Avodah’s Economic Access Fund, which started out as a $10,000 line item in the 2018-2019 fiscal year budget “for non-discretionary expenses” such as winter clothing and deferment of student loans, has more than tripled over the last three years. In the 2021-2022 fiscal year, out of an Economic Access Fund budget of $35,000, Avodah has already disbursed nearly $31,000 to 39 participants.

O’Bannon said Repair also expanded its economic aid last August, which it says is “for full-time fellows, part-time service corps members and any staff impacted by injustice.” The fund provides support for needs including transportation, housing and winter clothes for service in colder locations. 

The fund is one piece of Repair’s “equity commitments” for this year, which include a greater emphasis on diversity, inclusion and racial justice. Repair’s data shows that a larger-than-average share of its 14 full-time fellows and hundreds of 10-week corps members come from minority populations. In 2021, 18% of fellows and 27% of corps members identified as Black, Indigenous or people of color; 47% of fellows and 39% of corps members identified as LGBTQIA+, and 24% of fellows and 14% of corps members identified as people with disabilities. 

Since August 2021, the fund has provided $105,000 to 135 recipients, already exceeding the $100,000 budgeted for this fiscal year. Due to high demand, Repair plans to grow the fund to $150,000 next year. 

Full-time Repair fellows, who serve for two years, are eligible for up to $3,000 per year on top of their living and housing stipend, which varies by cost of living. Corps members are eligible for up to $700 in economic assistance, on top of their $1,250 stipend, for the 10 weeks they serve.

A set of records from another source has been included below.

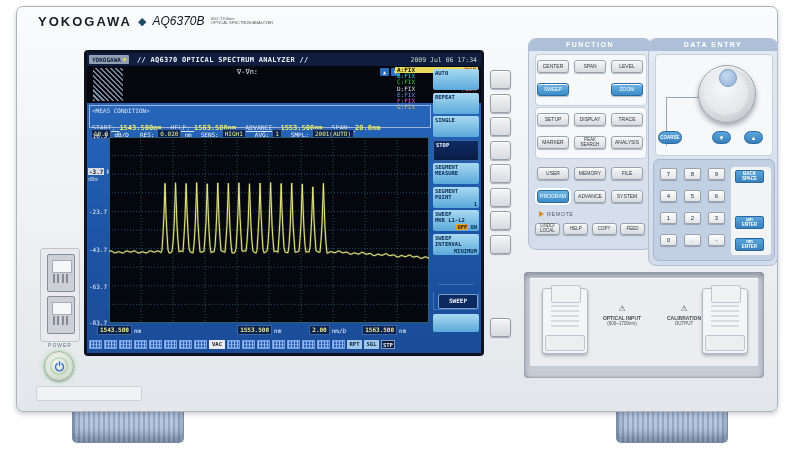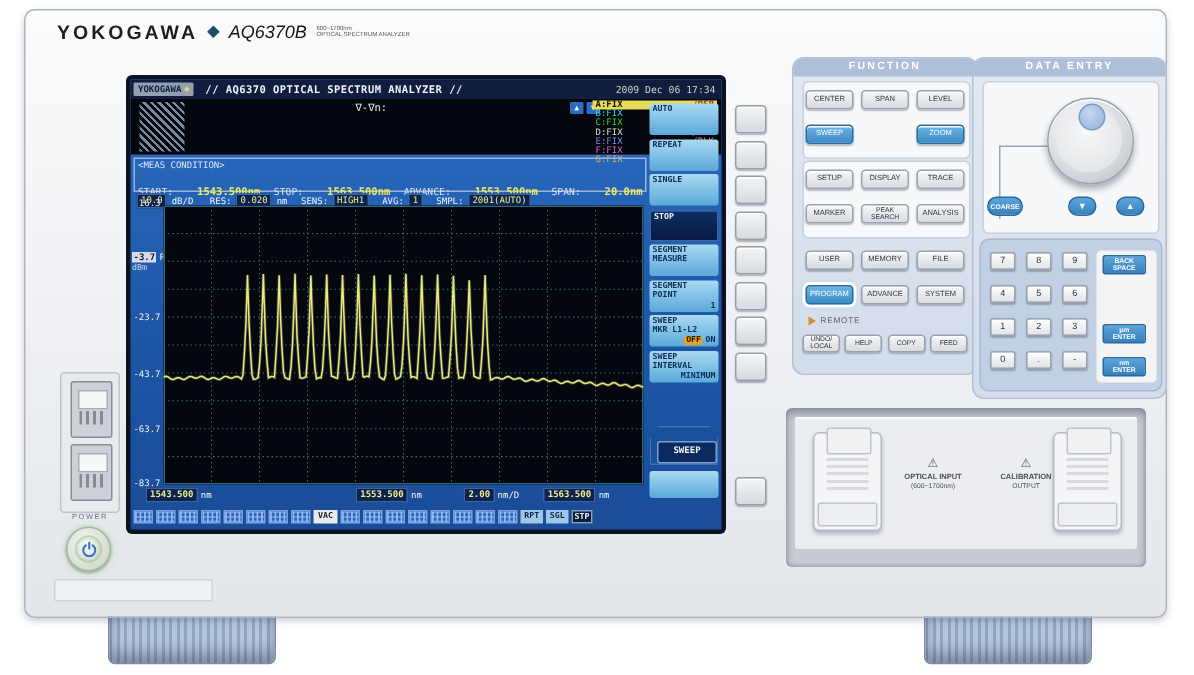--- a/index.html
+++ b/index.html
@@ -192,7 +192,7 @@
           <span class="vendor-dot"></span>
         </span>
         <span class="lcd-title">// AQ6370 OPTICAL SPECTRUM ANALYZER //</span>
-        <span class="lcd-dt">2009 Dec 06 17:34</span>
+        <span class="lcd-dt">2009 Jul 06 17:34</span>
       </div>
 
       <div class="lcd-upper">

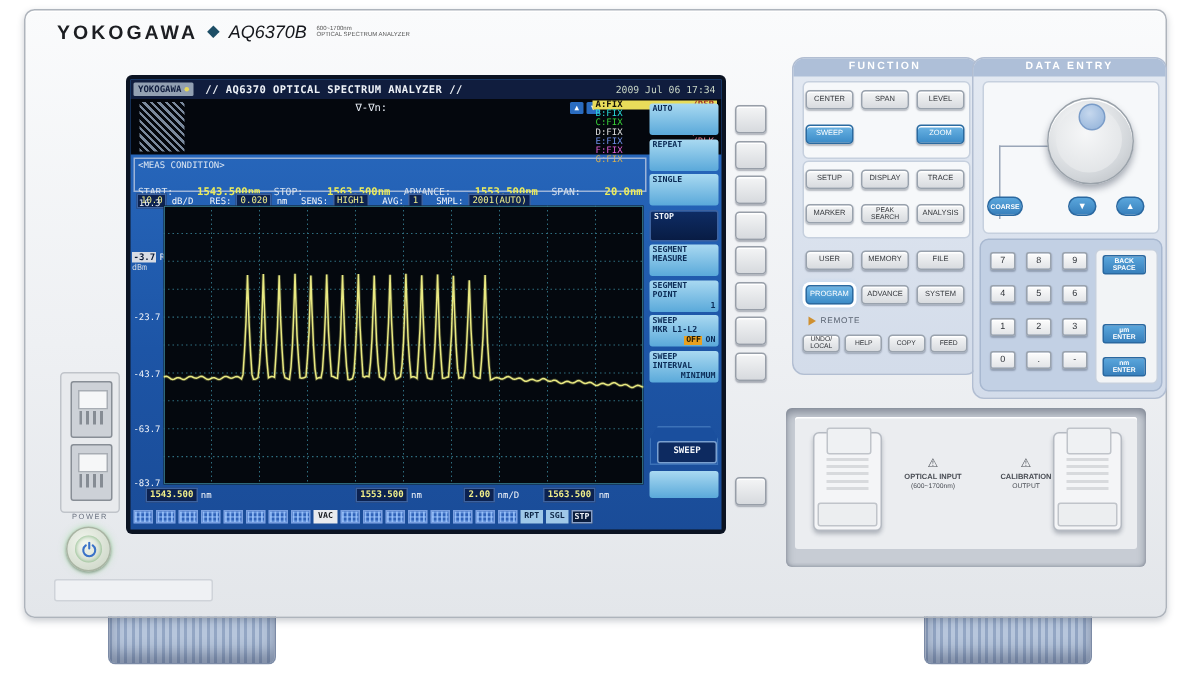--- a/index.html
+++ b/index.html
@@ -44,7 +44,7 @@
   .meas{position:absolute;left:2px;top:52px;width:340px;height:21px;border:1px solid #9db4d8;}
   .meas-title{position:absolute;left:2px;top:1px;color:#dce6f2;font-size:6px;}
   .meas-values{position:absolute;left:2px;top:9px;display:flex;gap:9px;white-space:nowrap;}
-  .mlabel{color:#d8e2ee;font-size:6.5px;}
+  .mlabel{color:#d8e2ee;font-size:6.5px;text-decoration:underline;}
   .mvalue{color:#ecec5c;font-size:7px;font-weight:bold;margin-left:12px;}
   .settings{position:absolute;left:4px;top:76px;width:338px;display:flex;align-items:center;gap:3px;white-space:nowrap;}
   .slabel{color:#f2f5fa;font-size:6px;}

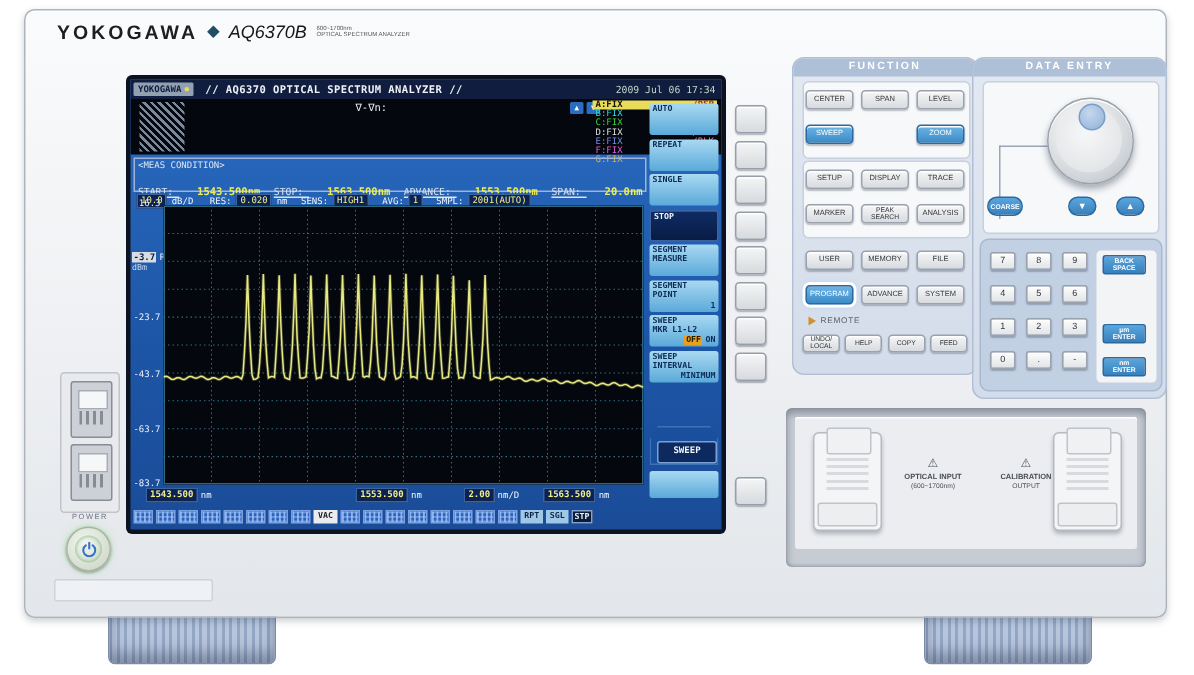--- a/index.html
+++ b/index.html
@@ -45,7 +45,7 @@
   .meas-title{position:absolute;left:2px;top:1px;color:#dce6f2;font-size:6px;}
   .meas-values{position:absolute;left:2px;top:9px;display:flex;gap:9px;white-space:nowrap;}
   .mlabel{color:#d8e2ee;font-size:6.5px;text-decoration:underline;}
-  .mvalue{color:#ecec5c;font-size:7px;font-weight:bold;margin-left:12px;}
+  .mvalue{color:#ecec5c;font-size:7px;font-weight:bold;}
   .settings{position:absolute;left:4px;top:76px;width:338px;display:flex;align-items:center;gap:3px;white-space:nowrap;}
   .slabel{color:#f2f5fa;font-size:6px;}
   .sval{background:#0c2250;border:1px solid #3c62a0;color:#f0ee8a;font-size:6px;padding:0 2px;line-height:8px;}

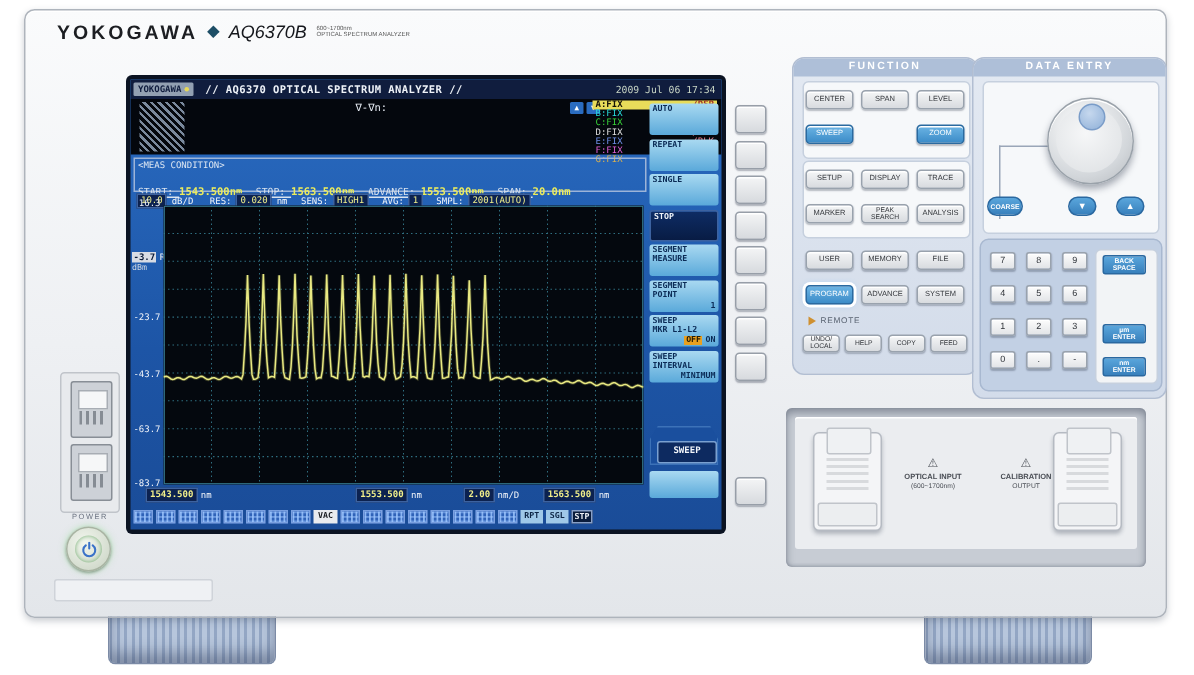--- a/index.html
+++ b/index.html
@@ -238,7 +238,7 @@
         <div class="meas-title">&lt;MEAS CONDITION&gt;</div>
         <div class="meas-values" id="meas-values">
             <span><span class="mlabel">START: </span><span class="mvalue">1543.500nm</span></span>
-            <span><span class="mlabel">STOP: </span><span class="mvalue">1563.500nm</span></span>
+            <span><span class="mlabel">HELP: </span><span class="mvalue">1563.500nm</span></span>
             <span><span class="mlabel">ADVANCE: </span><span class="mvalue">1553.500nm</span></span>
             <span><span class="mlabel">SPAN: </span><span class="mvalue">20.0nm</span></span>
           </div>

Corps members who requested the added economic assistance received an average of $550. Requests for economic assistance can range from the maximum amount to $50 for a one-time expense.

“As we looked out into both the Jewish world and then also the much broader secular service world, there were not many funds like this that existed that we could learn from,” O’Bannon said. “I aspire for many of our organizations just to be thinking about creative ways to make Jewish life and Jewish service accessible to a much broader audience.”

Lau said the additional assistance from Repair’s fund helped him pay for additional unforeseen expenses that came up while he worked for Commonpoint Queens, which he called “a real gift.” The program’s flexible work schedule also meant that he could keep his part-time job at an Amazon fulfillment center. 

In addition to helping fellows make ends meet, Cook said Avodah’s fund also fosters trust and accountability in the program by facilitating difficult but open conversations about money between Avodah staff and potential corps members who identify their own needs for financial support.

“I think that there really is a lot of self-reflection that we all have to do about what kind of safety nets we have when we have access to funds like this,” she says. “Do we really need them? Who does really need them? I think this just sets up the kind of community where there really is that kind of accountability to each other.”

Through Repair’s service corps, Lau has learned to better engage with and support others, and has gained leadership and technological skills that he hopes to highlight when applying for jobs.  As someone who has autism spectrum disorder and ADHD, he appreciated the welcoming and supportive team at Commonpoint Queens, including his sponsor coordinator, who he said was  “like a mom” to him.

Although she’s proud that Repair has replicated Avodah’s model, Cook would like to see “a field-wide conversation about economic access” among Jewish groups, led by those with lived experience of economic hardship.  

“I would like to have our Jewish community make it a priority for us to see this as a serious issue that we need to tackle,” she said.